* _EXTRACT_
┄┄┄┄┄┄
A physically based gradient plasticity theory

The intent of this work is to derive a physically motivated mathematical form for the gradient plasticity that can be used to interpret the size effects observed experimentally. The step of translating from the dislocation-based mechanics to a continuum formulation is explored. This paper addresses a possible, yet simple, link between the Taylor’s model of dislocation hardening and the strain gradient plasticity. Evolution equations for the densities of statistically stored dislocations and geometrically necessary dislocations are used to establish this linkage. The dislocation processes of generation, motion, immobilization, recovery, and annihilation are considered in which the geometric obstacles contribute to the storage of statistical dislocations. As a result, a physically sound relation for the material length scale parameter is obtained as a function of the course of plastic deformation, grain size, and a set of macroscopic and microscopic physical parameters. Comparisons are made of this theory with experiments on micro-torsion, micro-bending, and micro-indentation size effects.     

On kinematic,thermodynamic, and kinetic coupling of a damage theory for polycrystalline material

The paper proposes a new consistent formulation of polycrystalline finite-strain elasto-plasticity coupling kinematics and thermodynamics with damage using an extended multiplicative decomposition of the deformation gradient that accounts for temperature effects. The macroscopic deformation gradient comprises four terms: thermal deformation associated with the thermal expansion, the deviatoric plastic deformation attributed to the history of dislocation glide/movement, the volumetric deformation gradient associated with dissipative volume change of the material, and the elastic or recoverable deformation associated with the lattice rotation/stretch. Such a macroscopic decomposition of the deformation gradient is physically motivated by the mechanisms underlying lattice deformation, plastic flow, and evolution of damage in polycrystalline materials. It is shown that prescribing plasticity and damage evolution equations in their physical intermediate configurations leads to physically justified evolution equations in the current configuration. In the past, these equations have been modified in order to represent experimentally observed behavior with regard to damage evolution, whereas in this paper, these modifications appear naturally through mappings by the multiplicative decomposition of the deformation gradient. The prescribed kinematics captures precisely the damage deformation (of any rank) and does not require introducing a fictitious undamaged configuration or mechanically equivalent of the real damaged configuration as used in the past.     

A fracture criterion for finitely deforming crystalline solids—The dynamic fracture of single crystals

The major objective of this work has been to develop, within a continuum framework, a microstructurally-based computational theory to investigate dynamic failure in metals. To model the nucleation and propagation of failure surfaces at the microstructural scale, under large deformations and dynamic loading conditions, general finite-deformation theory, as relating to the decomposition of the deformation gradient, was tailored to monitor displacement incompatibilities and fracture in crystalline solids subjected to large deformations. Based on this proposed decomposition, a general fracture criterion for finitely deforming crystals, using the integral law of incompatibility, was developed. The analyses indicate that this newly proposed fracture formulation and criterion can be validated with experimental results, and can be used to accurately predict brittle and ductile failure modes for the large deformation of single crystals. As part of the newly proposed decomposition of the deformation gradient, sub-problems can also be solved for lattice distortions, such as twinning and geometrically necessary dislocation (GND) densities. Accordingly, the interactions of GND densities with cracks were investigated for single crystals. GND densities were shown to form as loops for stationary crack tips, but no loops formed for propagating cracks.
┄┄┄┄┄┄
* _EXTRACTED INFORMATION_
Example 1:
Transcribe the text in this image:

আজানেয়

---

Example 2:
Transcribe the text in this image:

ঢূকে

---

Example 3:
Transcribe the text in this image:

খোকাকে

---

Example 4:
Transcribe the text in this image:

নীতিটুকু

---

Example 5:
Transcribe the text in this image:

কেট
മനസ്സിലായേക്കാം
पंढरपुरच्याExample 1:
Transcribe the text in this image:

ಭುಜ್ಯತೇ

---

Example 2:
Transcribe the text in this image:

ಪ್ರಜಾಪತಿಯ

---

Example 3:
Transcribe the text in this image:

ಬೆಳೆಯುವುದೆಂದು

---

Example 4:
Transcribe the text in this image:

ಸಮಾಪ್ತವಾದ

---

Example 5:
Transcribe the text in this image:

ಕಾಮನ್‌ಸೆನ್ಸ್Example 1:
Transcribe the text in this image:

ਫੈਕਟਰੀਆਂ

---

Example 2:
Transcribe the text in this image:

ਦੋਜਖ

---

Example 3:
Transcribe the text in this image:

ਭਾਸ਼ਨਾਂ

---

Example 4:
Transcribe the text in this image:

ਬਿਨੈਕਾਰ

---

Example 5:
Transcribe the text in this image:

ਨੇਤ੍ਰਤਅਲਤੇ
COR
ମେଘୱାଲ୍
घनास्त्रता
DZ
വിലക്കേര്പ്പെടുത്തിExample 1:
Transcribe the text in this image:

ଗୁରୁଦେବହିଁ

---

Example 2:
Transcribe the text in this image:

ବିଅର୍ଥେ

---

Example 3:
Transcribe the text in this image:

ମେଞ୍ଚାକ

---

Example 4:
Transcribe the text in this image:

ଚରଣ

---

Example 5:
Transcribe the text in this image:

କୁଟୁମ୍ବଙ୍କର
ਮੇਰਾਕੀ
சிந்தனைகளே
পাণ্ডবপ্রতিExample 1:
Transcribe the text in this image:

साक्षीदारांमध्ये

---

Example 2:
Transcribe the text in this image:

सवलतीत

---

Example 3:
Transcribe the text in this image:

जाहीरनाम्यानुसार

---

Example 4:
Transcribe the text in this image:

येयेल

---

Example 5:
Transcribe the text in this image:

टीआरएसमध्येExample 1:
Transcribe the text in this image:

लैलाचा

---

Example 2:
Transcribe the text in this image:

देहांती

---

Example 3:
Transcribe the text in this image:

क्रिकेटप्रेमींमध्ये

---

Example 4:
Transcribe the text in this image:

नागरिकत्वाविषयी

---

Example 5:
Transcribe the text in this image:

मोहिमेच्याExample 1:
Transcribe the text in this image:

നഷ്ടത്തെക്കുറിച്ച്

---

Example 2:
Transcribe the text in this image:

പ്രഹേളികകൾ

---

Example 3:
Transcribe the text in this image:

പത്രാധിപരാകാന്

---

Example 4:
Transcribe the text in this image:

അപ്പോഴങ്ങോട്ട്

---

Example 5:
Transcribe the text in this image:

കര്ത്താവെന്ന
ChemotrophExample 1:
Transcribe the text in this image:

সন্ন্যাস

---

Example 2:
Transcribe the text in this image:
┄┄┄┄┄┄
* _EXERCISE 1_
Answer from the abstracts:
(a) Which size-effect experiments is the gradient plasticity theory compared with?
(b) How many terms make up the macroscopic deformation gradient in the damage theory?
(c) What did GND densities form for stationary crack tips?
* _EXERCISE 2_
List every dislocation process that the abstracts say the gradient plasticity theory considers.
The lines are not needed for these tasks.

* _ANSWER BOX 1_
(a) Micro-torsion, micro-bending, and micro-indentation.
(b) Four.
(c) Loops.

* _ANSWER BOX 2_
Generation, motion, immobilization, recovery, annihilation